Little bits of history keep popping up as we continue to catalog the manuscript backlog. Last week I happened upon a folder that simply stated, “telegram, E.K. Winship to J.R. Hawley, 1881”. What I had found was a message concerning the assassination attempt on the President!

Telegram to Joseph Hawley about the assassination attempt on President Garfield, Ms 67770. Connecticut Historical Society.
On July 2, 1881, Charles Guiteau took two shots at President James A. Garfield at the Baltimore and Potomac train station. Soon thereafter, E.K. Winship sent his telegram to General Joseph R. Hawley in Hartford, Connecticut, conveying the news.
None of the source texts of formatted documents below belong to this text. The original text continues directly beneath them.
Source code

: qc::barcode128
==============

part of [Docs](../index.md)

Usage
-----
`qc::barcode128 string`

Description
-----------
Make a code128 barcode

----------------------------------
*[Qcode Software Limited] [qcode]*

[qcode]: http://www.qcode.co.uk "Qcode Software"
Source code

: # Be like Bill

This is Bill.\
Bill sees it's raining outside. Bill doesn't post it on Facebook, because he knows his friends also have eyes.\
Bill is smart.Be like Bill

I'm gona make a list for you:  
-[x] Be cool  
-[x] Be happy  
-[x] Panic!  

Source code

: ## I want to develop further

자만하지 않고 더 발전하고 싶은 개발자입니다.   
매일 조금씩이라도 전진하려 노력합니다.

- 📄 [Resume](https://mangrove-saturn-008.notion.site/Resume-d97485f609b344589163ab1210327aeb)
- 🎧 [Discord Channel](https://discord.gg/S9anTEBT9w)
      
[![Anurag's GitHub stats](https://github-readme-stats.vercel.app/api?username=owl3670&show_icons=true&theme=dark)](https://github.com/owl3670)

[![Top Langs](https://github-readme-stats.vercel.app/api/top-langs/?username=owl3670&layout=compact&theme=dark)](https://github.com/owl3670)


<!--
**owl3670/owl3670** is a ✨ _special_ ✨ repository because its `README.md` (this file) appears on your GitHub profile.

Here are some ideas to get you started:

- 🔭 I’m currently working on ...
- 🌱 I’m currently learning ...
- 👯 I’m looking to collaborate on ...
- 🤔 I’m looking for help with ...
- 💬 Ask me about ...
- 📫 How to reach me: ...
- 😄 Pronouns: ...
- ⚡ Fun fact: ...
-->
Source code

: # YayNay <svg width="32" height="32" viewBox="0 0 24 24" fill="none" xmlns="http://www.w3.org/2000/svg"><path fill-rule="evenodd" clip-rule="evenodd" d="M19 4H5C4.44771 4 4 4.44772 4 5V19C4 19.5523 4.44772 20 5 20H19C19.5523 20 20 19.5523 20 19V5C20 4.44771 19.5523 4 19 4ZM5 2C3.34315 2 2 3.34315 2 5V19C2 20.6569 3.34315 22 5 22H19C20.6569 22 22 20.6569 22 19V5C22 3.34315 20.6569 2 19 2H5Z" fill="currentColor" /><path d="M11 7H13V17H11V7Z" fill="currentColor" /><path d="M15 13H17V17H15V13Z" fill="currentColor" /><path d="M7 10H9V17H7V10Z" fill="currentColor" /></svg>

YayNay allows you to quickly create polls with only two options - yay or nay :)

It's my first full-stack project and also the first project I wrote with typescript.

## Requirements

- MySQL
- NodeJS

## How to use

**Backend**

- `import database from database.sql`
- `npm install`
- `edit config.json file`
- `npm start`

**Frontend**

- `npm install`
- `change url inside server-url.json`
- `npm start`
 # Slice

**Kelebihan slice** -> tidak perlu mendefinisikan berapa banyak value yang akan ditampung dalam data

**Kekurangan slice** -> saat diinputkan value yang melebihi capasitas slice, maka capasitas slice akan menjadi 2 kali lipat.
He mentioned that the “bore of pistol admits finger” and that “Surgeon General Barnes says doubtless fatal.” Hawley had been a General in the Civil War; after the war he served as Governor of Connecticut for one term, and from 1881-1905 Hawley was a United States Senator and a Republican leader. He was also a newspaper publisher. Garfield lingered 11 months before he finally succumbed to an infection, attributed to the doctor exploring the “bore of pistol admits finger” without sanitizing his hands. How far modern medicine has come since then. But how little progress, really, we have made in protecting public figures from people who have an agenda.
Another collection in our library contains additional information on the Garfield assassination. It is the correspondence of Frank Trusdell, a journalist assigned to the White House to await the President’s death. These fascinating letters are in the Clark and Hathaway Families Papers, 1834-1940 (Ms 90839).
Another great article into a slice of the past – and moving too! Thanks.